First there was his historic speech where he, leader of the largest Arab nation, and a Muslim, accused Islamic thinking of being the scourge of humanity -- in words that no Western leader would dare utter.  This remarkable speech -- which some say should earn him the Nobel Peace Prize -- might have fallen by the wayside had it not been posted on my website and further disseminated by PJ Media’s Roger L. Simon, Michael Ledeen, Roger Kimball, and many others, including Bruce Thornton and Robert Spencer.

Instead, MSM headlines on the day of and days after Sisi’s speech included “Egypt President Sisi urged to free al-Jazeera reporter” (BBC, Jan 1), “Egyptian gays living in fear under Sisi regime” (USA Today, Jan. 2), and “George Clooney’s wife Amal risks arrest in Egypt” (Fox News, Jan. 3).

Of course, the MSM finally did report on Sisi’s speech -- everyone else seemed to know about it -- but, again, to portray Sisi in a negative light.  Thus, after briefly quoting the Egyptian president’s call for a “religious revolution,” the New York Times immediately adds:

Others, though, insist that the sources of the violence are alienation and resentment, not theology. They argue that the authoritarian rulers of Arab states — who have tried for decades to control Muslim teaching and the application of Islamic law — have set off a violent backlash expressed in religious ideas and language.

In other words, jihadi terror is a product of Sisi, whom the NYT habitually portrays as an oppressive autocrat -- especially for his attempts to try to de-radicalize Muslim sermons and teachings (as discussed in this article).
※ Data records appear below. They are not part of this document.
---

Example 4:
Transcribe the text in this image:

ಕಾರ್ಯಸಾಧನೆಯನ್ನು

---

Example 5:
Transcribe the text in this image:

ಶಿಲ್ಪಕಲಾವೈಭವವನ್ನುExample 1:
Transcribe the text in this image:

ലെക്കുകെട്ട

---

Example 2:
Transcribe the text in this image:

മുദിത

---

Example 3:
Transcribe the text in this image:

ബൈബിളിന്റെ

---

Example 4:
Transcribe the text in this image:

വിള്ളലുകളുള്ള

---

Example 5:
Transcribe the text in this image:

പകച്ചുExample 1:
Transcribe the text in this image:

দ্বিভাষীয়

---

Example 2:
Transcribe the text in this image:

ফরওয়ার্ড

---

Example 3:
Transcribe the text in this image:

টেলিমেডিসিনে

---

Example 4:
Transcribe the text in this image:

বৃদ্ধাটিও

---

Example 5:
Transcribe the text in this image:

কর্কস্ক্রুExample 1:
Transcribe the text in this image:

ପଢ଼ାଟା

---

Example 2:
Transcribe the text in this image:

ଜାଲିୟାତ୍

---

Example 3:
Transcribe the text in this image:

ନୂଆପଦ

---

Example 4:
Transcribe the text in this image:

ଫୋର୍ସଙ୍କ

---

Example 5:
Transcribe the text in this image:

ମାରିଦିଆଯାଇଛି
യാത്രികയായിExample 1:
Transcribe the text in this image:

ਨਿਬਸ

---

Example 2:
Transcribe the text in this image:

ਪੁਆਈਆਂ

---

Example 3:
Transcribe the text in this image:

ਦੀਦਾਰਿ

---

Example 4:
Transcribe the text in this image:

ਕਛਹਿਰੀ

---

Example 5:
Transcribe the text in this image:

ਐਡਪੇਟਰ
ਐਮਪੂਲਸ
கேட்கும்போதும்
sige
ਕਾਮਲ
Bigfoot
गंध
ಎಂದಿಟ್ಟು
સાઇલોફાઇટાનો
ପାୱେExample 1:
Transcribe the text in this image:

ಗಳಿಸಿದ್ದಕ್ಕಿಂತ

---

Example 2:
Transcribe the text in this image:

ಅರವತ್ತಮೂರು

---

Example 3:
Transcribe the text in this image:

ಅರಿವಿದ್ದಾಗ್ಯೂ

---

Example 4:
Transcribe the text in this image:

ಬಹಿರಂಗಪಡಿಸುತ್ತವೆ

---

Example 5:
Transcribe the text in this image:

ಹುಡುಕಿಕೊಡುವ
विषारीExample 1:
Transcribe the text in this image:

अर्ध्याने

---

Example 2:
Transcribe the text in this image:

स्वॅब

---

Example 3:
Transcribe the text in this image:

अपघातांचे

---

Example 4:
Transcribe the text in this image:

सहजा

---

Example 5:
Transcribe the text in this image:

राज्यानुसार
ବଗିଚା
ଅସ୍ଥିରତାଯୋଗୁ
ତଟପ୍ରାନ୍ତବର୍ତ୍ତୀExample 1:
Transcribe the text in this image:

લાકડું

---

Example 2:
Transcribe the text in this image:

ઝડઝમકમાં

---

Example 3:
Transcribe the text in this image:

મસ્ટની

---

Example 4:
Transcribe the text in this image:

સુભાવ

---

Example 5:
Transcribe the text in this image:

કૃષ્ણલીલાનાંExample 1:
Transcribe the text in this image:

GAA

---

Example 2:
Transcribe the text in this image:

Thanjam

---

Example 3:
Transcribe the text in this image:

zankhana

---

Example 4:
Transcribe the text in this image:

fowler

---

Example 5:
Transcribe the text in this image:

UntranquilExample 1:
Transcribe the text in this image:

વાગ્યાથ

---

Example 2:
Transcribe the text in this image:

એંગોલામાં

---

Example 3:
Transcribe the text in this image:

Next, Sisi went to the St. Mark Coptic Cathedral during Christmas Eve Mass to offer Egypt’s Christian minority his congratulations and well wishing.  Here again he made history as the first Egyptian president to enter a church during Christmas mass -- a thing vehemently criticized by the nation’s Islamists, including the Salafi party (Islamic law bans well wishing to non-Muslims on their religious celebrations, which is why earlier presidents -- Nasser, Sadat, Mubarak, and of course Morsi -- never attended Christmas mass).